Dans une maison voisine, Bernard Benedictaponda, un domestique, regarde vers la rive pour passer le temps. Ses patrons devaient revenir du Royaume-Uni quelques jours après le rapt de la Française. “Mais ils ont annulé leur voyage ici sur les conseils de leur gouvernement”, explique-t-il. En pointant du doigt une maison attenante à celle de Marie Dedieu, il poursuit : “Les propriétaires britanniques de cette demeure sont venus la veille de son kidnapping. Le lendemain matin, ils ont acheté des billets pour rentrer chez eux et ne sont jamais revenus depuis.”
Ghalib Ahmed Alwiy espère que la situation va reprendre son cours dans les prochaines semaines, surtout avec le festival culturel de Lamu qui propose des courses d’ânes, de la musique traditionnelle, des danses ainsi que des plats swahilis.

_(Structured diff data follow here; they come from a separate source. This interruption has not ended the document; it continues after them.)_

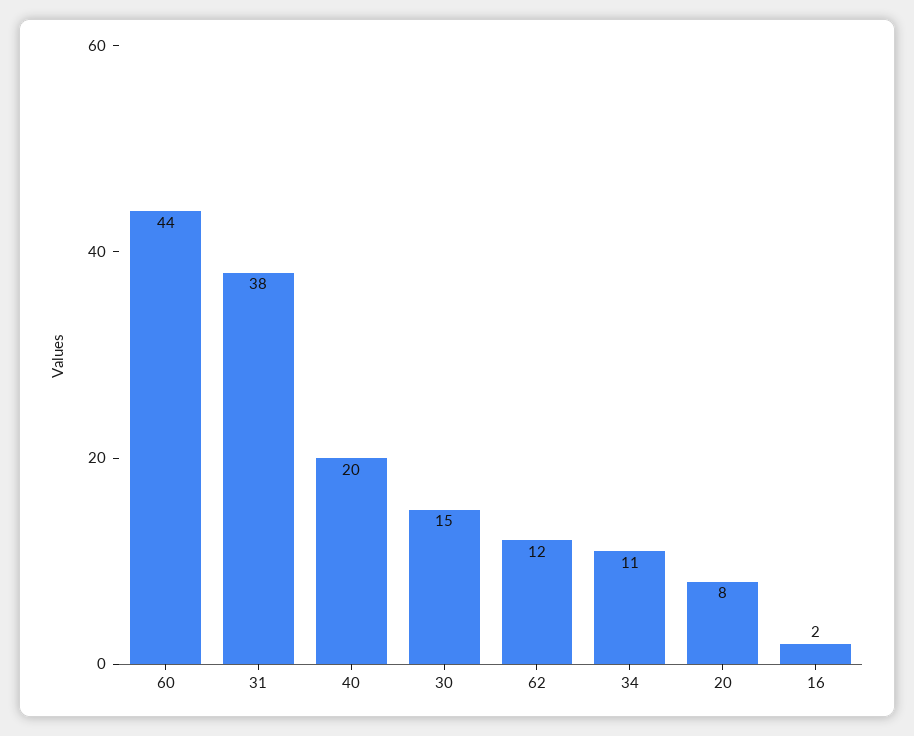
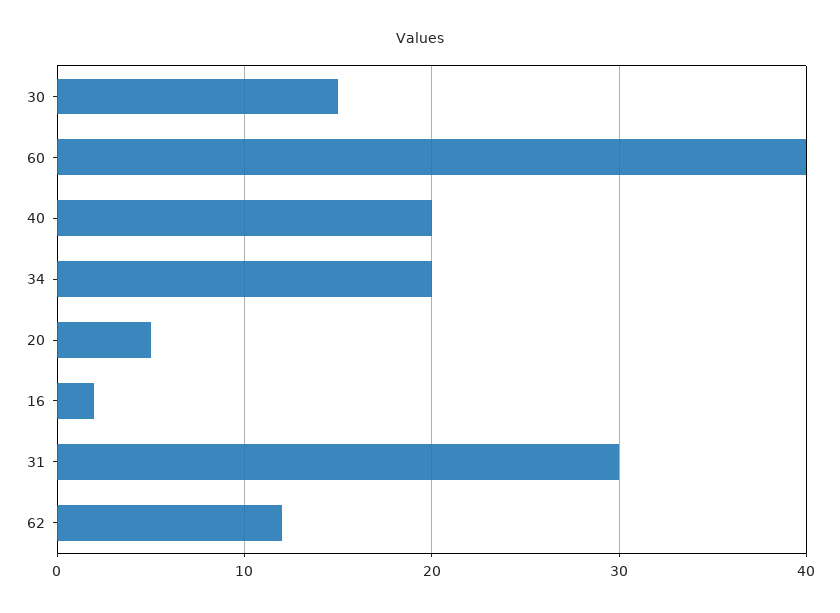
60: 44 -> 40
31: 38 -> 30
34: 11 -> 20
20: 8 -> 5

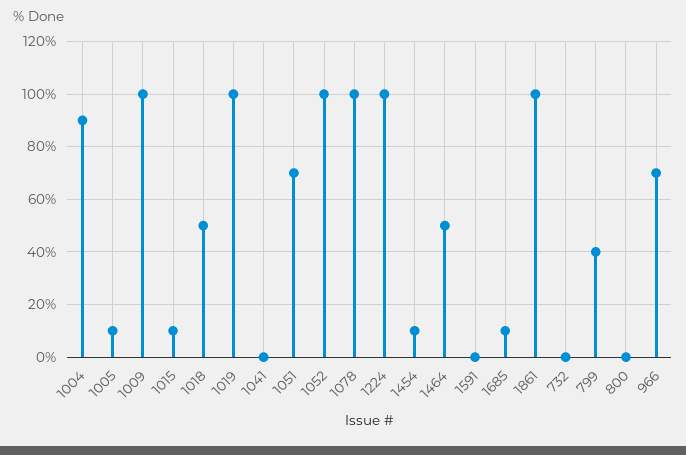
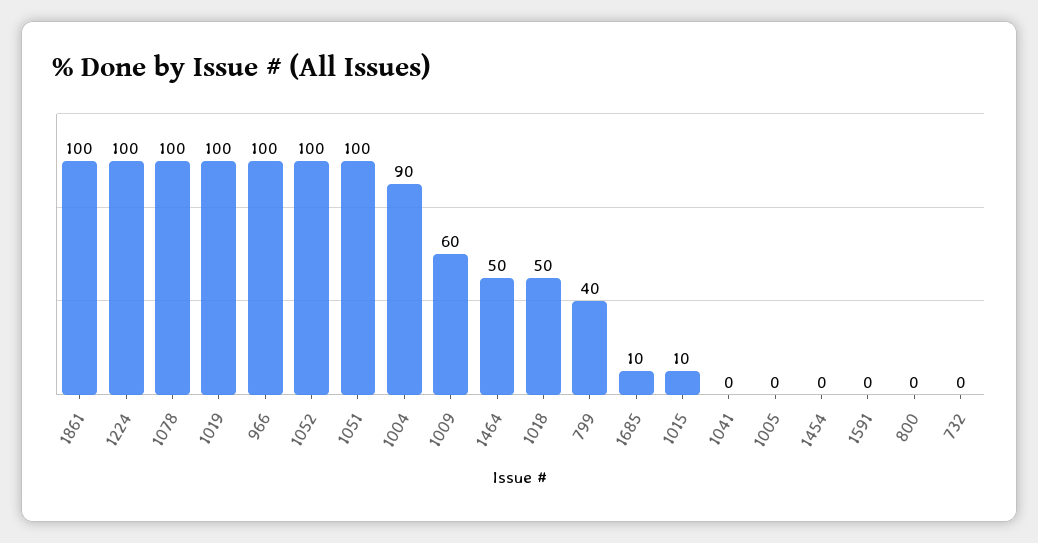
1005: 10 -> 0
1009: 100 -> 60
1051: 70 -> 100
1454: 10 -> 0
966: 70 -> 100

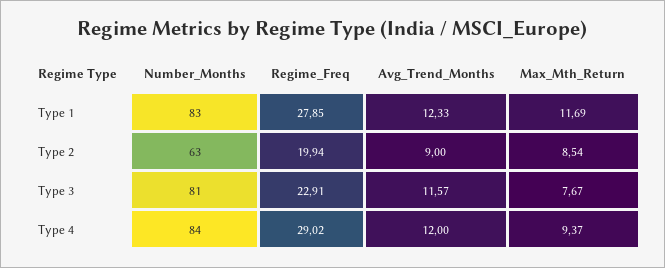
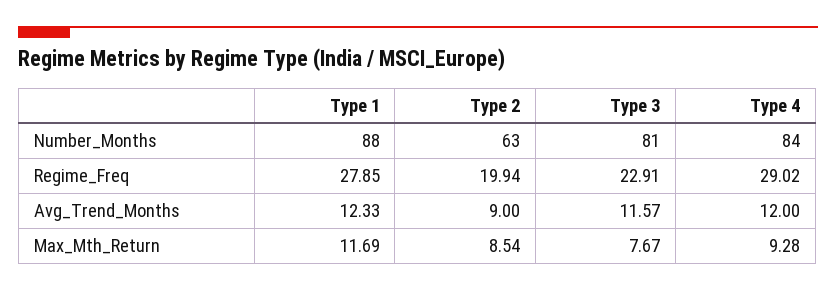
Number_Months, Type 1: 83 -> 88
Max_Mth_Return, Type 4: 9.37 -> 9.28

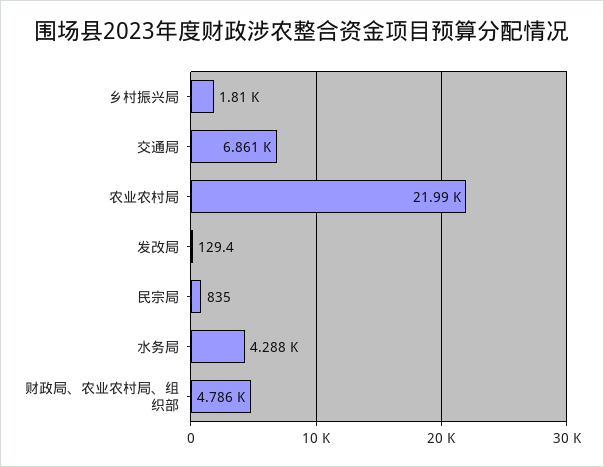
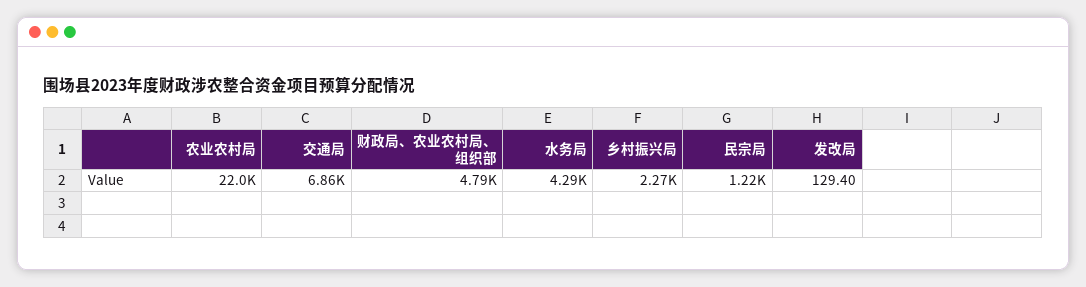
乡村振兴局: 1810 -> 2270
民宗局: 835 -> 1220

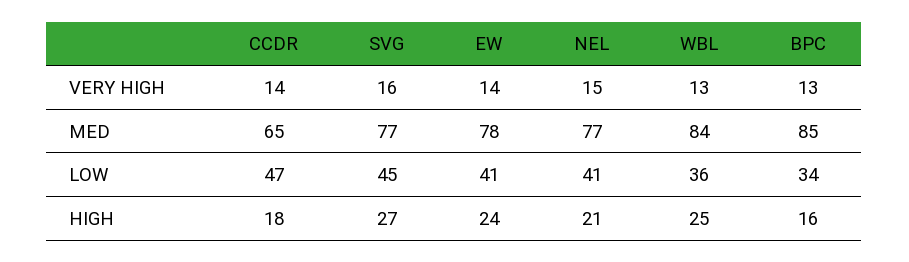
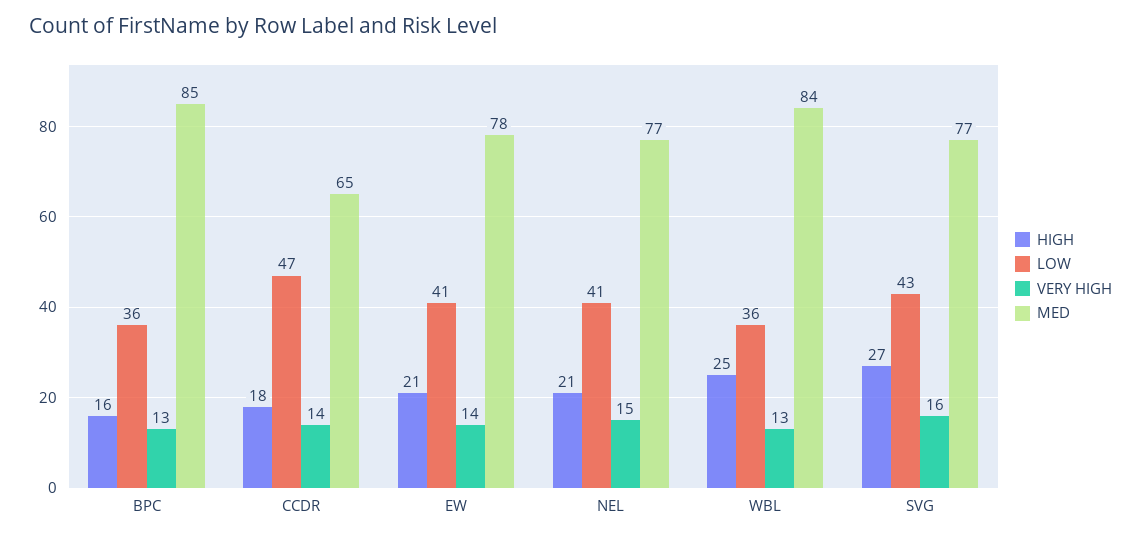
LOW, SVG: 45 -> 43
LOW, BPC: 34 -> 36
HIGH, EW: 24 -> 21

Sans relâche, Ghalib Ahmed Alwiy, président de longue date du festival, a soulevé des fonds ces derniers mois. À ce propos, il affirme que les récents évènements n’ont pas refroidi ses sponsors habituels, parmi lesquels figurent les ambassades de France, des États-Unis, d’Espagne, d’Allemagne et d’Italie. “La France sponsorise le festival culturel de Lamu depuis de nombreuses années, précise l’ambassadeur de France. Nous avons voulu montrer notre soutien en confirmant notre participation cette année.” Mais Etienne de Poncins se refuse à dire si les conseils aux voyageurs en vigueur actuellement vont être modifiés prochainement, tout en affirmant qu’aucun changement ne sera effectué "en matière de sécurité".
Le gouverneur de Lomu indique que la sécurité sur l’archipel et dans la région a été renforcée "comme jamais", avec des patrouilles de police en mer et des patrouilles navales. “On fera le maximum pour assurer la sécurité de chacun durant le festival ”, indique Steven Ikua. On attend de nombreux visiteurs cette année, entre 15 et 20 000 environ." Reste à voir si les visiteurs, eux, se sentiront en sécurité. Pour sa part, Ghalib Ahmed Alwiy plaide pour que "tout le monde s’unisse pour trouver une solution politique pour la Somalie, et ainsi ne pas punir Lamu".